(Supplied records):

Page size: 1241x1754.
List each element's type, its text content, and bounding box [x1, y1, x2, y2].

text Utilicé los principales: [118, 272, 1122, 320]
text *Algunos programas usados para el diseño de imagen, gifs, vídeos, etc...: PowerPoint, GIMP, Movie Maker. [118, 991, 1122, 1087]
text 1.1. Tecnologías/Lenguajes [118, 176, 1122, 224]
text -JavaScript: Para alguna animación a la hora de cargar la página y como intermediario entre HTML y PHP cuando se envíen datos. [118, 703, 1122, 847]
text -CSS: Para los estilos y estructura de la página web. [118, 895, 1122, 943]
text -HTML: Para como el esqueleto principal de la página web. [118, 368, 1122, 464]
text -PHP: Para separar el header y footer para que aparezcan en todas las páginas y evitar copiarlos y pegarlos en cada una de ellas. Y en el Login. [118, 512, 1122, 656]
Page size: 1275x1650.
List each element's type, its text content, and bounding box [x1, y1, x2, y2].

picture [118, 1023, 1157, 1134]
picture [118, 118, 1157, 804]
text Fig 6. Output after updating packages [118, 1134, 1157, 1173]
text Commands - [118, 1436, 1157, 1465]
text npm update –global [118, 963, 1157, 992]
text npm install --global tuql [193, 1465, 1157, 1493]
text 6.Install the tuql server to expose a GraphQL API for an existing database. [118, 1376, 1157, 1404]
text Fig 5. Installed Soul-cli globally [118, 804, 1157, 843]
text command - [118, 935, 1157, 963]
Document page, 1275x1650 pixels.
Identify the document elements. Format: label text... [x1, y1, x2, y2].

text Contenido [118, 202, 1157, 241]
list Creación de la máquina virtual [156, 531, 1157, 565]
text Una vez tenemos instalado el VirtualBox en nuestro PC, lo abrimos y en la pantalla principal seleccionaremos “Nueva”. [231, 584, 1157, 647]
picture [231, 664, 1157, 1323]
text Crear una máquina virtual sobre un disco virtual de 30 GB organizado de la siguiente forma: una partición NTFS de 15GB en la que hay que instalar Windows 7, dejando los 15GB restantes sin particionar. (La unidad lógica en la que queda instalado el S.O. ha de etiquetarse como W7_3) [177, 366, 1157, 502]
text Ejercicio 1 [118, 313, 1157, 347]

(Your goal): Reproduce all the rows above verbatim, in the same order, leaving every character and coordinate unchanged.

(Reply):
Page size: 1241x1754.
List each element's type, its text content, and bounding box [x1, y1, x2, y2].

text Utilicé los principales: [118, 272, 1122, 320]
text *Algunos programas usados para el diseño de imagen, gifs, vídeos, etc...: PowerPoint, GIMP, Movie Maker. [118, 991, 1122, 1087]
text 1.1. Tecnologías/Lenguajes [118, 176, 1122, 224]
text -JavaScript: Para alguna animación a la hora de cargar la página y como intermediario entre HTML y PHP cuando se envíen datos. [118, 703, 1122, 847]
text -CSS: Para los estilos y estructura de la página web. [118, 895, 1122, 943]
text -HTML: Para como el esqueleto principal de la página web. [118, 368, 1122, 464]
text -PHP: Para separar el header y footer para que aparezcan en todas las páginas y evitar copiarlos y pegarlos en cada una de ellas. Y en el Login. [118, 512, 1122, 656]
Page size: 1275x1650.
List each element's type, its text content, and bounding box [x1, y1, x2, y2].

picture [118, 1023, 1157, 1134]
picture [118, 118, 1157, 804]
text Fig 6. Output after updating packages [118, 1134, 1157, 1173]
text Commands - [118, 1436, 1157, 1465]
text npm update –global [118, 963, 1157, 992]
text npm install --global tuql [193, 1465, 1157, 1493]
text 6.Install the tuql server to expose a GraphQL API for an existing database. [118, 1376, 1157, 1404]
text Fig 5. Installed Soul-cli globally [118, 804, 1157, 843]
text command - [118, 935, 1157, 963]
Document page, 1275x1650 pixels.
Identify the document elements. Format: label text... [x1, y1, x2, y2].

text Contenido [118, 202, 1157, 241]
list Creación de la máquina virtual [156, 531, 1157, 565]
text Una vez tenemos instalado el VirtualBox en nuestro PC, lo abrimos y en la pantalla principal seleccionaremos “Nueva”. [231, 584, 1157, 647]
picture [231, 664, 1157, 1323]
text Crear una máquina virtual sobre un disco virtual de 30 GB organizado de la siguiente forma: una partición NTFS de 15GB en la que hay que instalar Windows 7, dejando los 15GB restantes sin particionar. (La unidad lógica en la que queda instalado el S.O. ha de etiquetarse como W7_3) [177, 366, 1157, 502]
text Ejercicio 1 [118, 313, 1157, 347]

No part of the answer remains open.